## SOURCE
┄┄┄┄┄┄┄┄┄┄┄┄┄┄┄┄┄┄┄┄

In association with Pilgrims Limited
*  CONTENTS
--- 
*  EDITORIAL
--- 
*  MAJOR ARTICLES
--- 
*  JOKES
--- 
*  SHORT ARTICLES
--- 
*  CORPORA IDEAS
--- 
*  LESSON OUTLINES
--- 
*  STUDENT VOICES
--- 
*  PUBLICATIONS
--- 
*  AN OLD EXERCISE
--- 
*  COURSE OUTLINE
--- 
*  READERS’ LETTERS
--- 
*  PREVIOUS EDITIONS
--- 
*  BOOK PREVIEW
--- 
*  POEMS
--- 
--- 
*  Would you like to receive publication updates from HLT? Join our free mailing list
--- 
Pilgrims 2005 Teacher Training Courses - Read More
--- 
 
Humanising Language Teaching
Humanising Language Teaching
Humanising Language Teaching
IDEAS FROM THE CORPORA

Creativity and corpus linguistics: Using a Corpus to Write Stories

Ian Michael Robinson, Italy

Ian Robinson is a researcher at the University of Calabria in Italy. His main work at the university is teaching English for students involved in Social Work degree courses and his interests involve student autonomy, intercultural issues as well as corpus linguistics.
E-mail: ian.robinson@unical.it

Menu

Background
Results
Story writing
Final thoughts
References
Appendix

Background

This article is about a presentation given at the first international conference of Creativity and Innovation, held at the University of Calabria in Italy and organised by Professor Carmen Argondizzo. When I first heard about this conference I was attending the corpus linguistics summer school at Aston University in Birmingham, England. My idea was to try and incorporate corpus linguistics with creativity. More or less at the same time I had been listening to a BBC podcast about the brothers Grimm. I thought it might be interesting to try and combine all these elements together. I wanted to see what results could be achieved from giving students the key words or phrases from fairy tales and having them write their own story. This was a way of combining the innovation of corpus linguistics and the creativity of writing stories, and so would fit nicely into the theme of the conference. This idea that creativity can occur even when students are given the constraint of using certain words is supported by Garr Reynolds, one of the most creative talents in the field of presentations, when he writes that ‘Constraints and limitations are wonderful allies. They lead to enhanced creativity and ingenious solutions’ (2010, p16).

┄┄┄┄┄┄┄┄┄┄┄┄┄┄┄┄┄┄┄┄

## DATA LINES
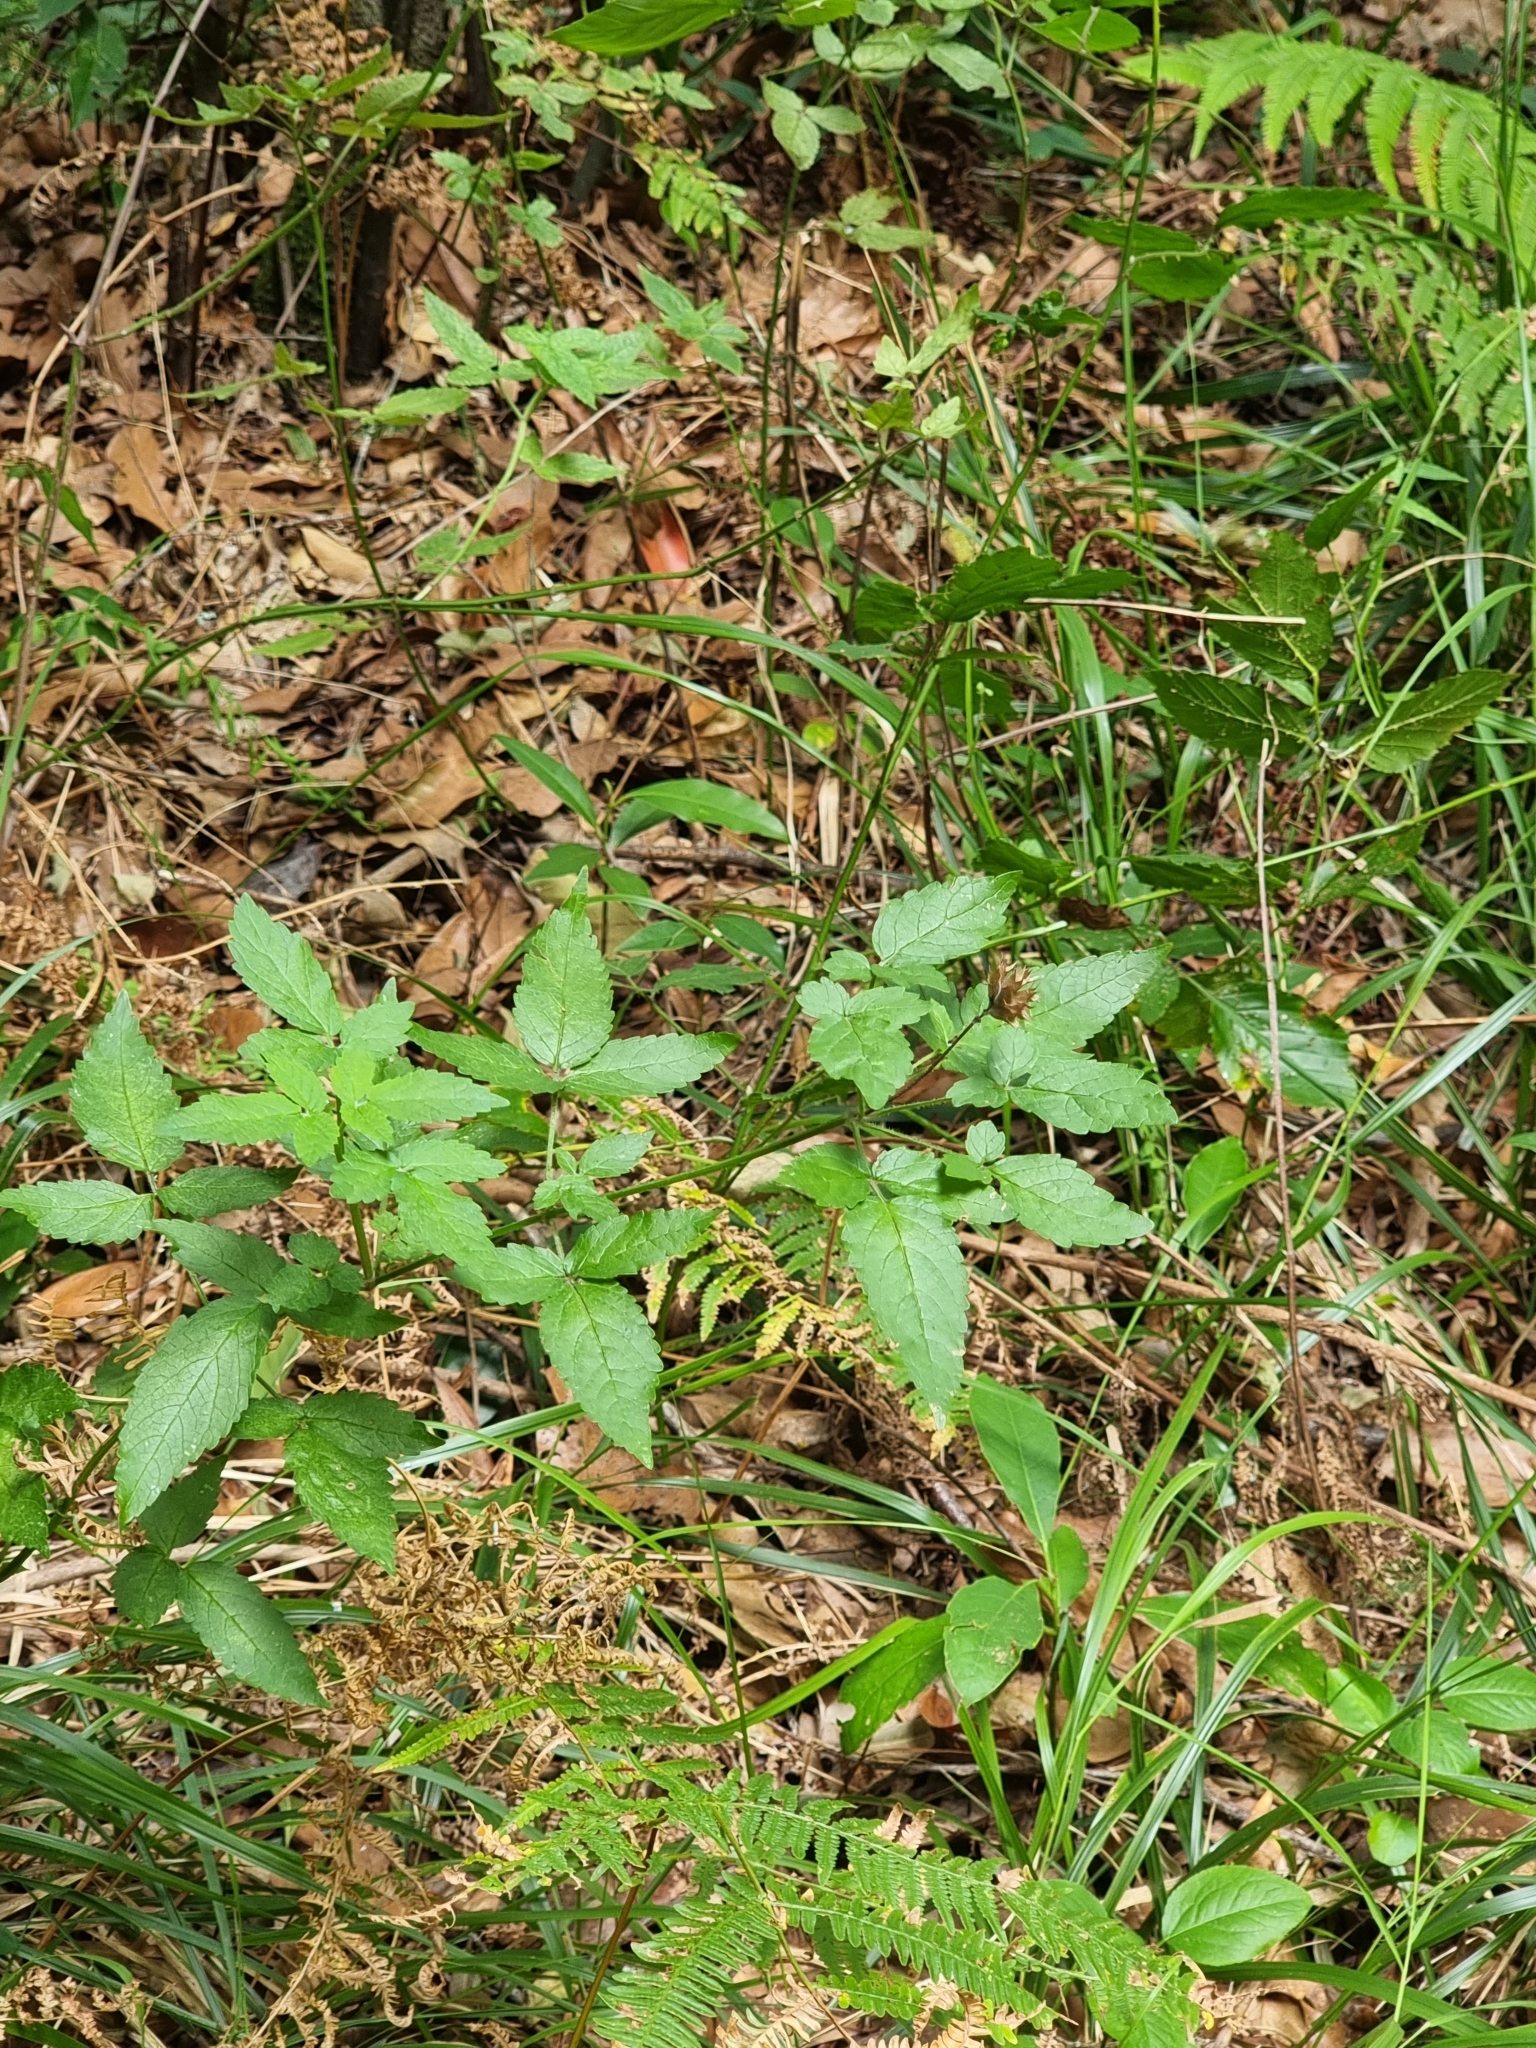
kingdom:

┄┄┄┄┄┄┄┄┄┄┄┄┄┄┄┄┄┄┄┄

## WRITTEN TASKS
**1)** Could you print everything in the article on using a corpus to write stories from "Creativity and corpus" down to "as corpus linguistics.", word for word?
**2)** Can you sum up the article on using a corpus to write stories in two sentences?
**3)** Would you carry the article on using a corpus to write stories forward from its last sentence?

## RESULTS OF THE TASKS
**1)**
Creativity and corpus linguistics: Using a Corpus to Write Stories

Ian Michael Robinson, Italy

Ian Robinson is a researcher at the University of Calabria in Italy. His main work at the university is teaching English for students involved in Social Work degree courses and his interests involve student autonomy, intercultural issues as well as corpus linguistics.

**2)** The article describes a presentation at the first international conference of Creativity and Innovation at the University of Calabria. Prompted by a corpus linguistics summer school and a BBC podcast about the brothers Grimm, the author planned to combine corpus linguistics with creativity by giving students key words or phrases from fairy tales to write their own stories, a constraint that Garr Reynolds holds can enhance creativity.

**3)**
When investigating language it is very difficult to get trustworthy data from a very limited source. Just because in one specific text we find that the verb ‘listen’ tends to be followed by ‘to’ does not necessarily mean it can be said to be a general rule. This is where a corpus comes in useful. A corpus is a group of texts collected together to aid analysis of the language. For this analysis the greater the collection is, the more accurate the findings are. The trouble is that it can be troublesome to analysis this data by hand. However, with the advent of modern computers the amount of data that can be stored and analysed has grown incredibly. Nowadays a corpus can be described as ‘A collection of texts stored in an electronic database’ (Baker, Hardie and McEnery 2006, p48). A corpus can be very specific, such as the works of one particular author, or very general such as the British national Corpus which is available online and has a total of over 100,000,000 words. Other corpora have grown even beyond this and might be able to be broken down into distinct fields such as informal written British English, or academic spoken American English, for example. One of the largest corpora is the UKwac, which is an ever growing corpus that has over two billion words in it.

Jacob and Wilhelm Grimm, born in 1785 and 1786 respectively, collected together German folk tales which they published in a book called Kinder- und Hausmärchen, which people in English speaking countries know as Grimm’s Fairy Tales. There are 209 stories and these are available in book form and online and for this study I used the Margaret Hunt translation online. This collection makes a good selection for a corpus as it can be said to form a complete corpus on one specific area, just as the complete writings of any writer would do.

The corpus that came from the Brothers Grimm amounts to 281,934 words. This means that it is not one of the biggest corpora. Having collected the data, i.e. downloading it from the internet, it was necessary to have a programme with which to analyse it. This particular work was carried out using the Wordsmith tool, which I found to be generally easy to use. For some reason the transfer from online webpages to a word document was not as straight forward as I had hoped. Lots of the ends of lines in the webpage paragraphs were seen as paragraph endings in the word document and so I had to go through and reconnect them. Some words did not come through clearly and had to be retyped. This was rather time consuming and might just be due to my limited knowledge of computers.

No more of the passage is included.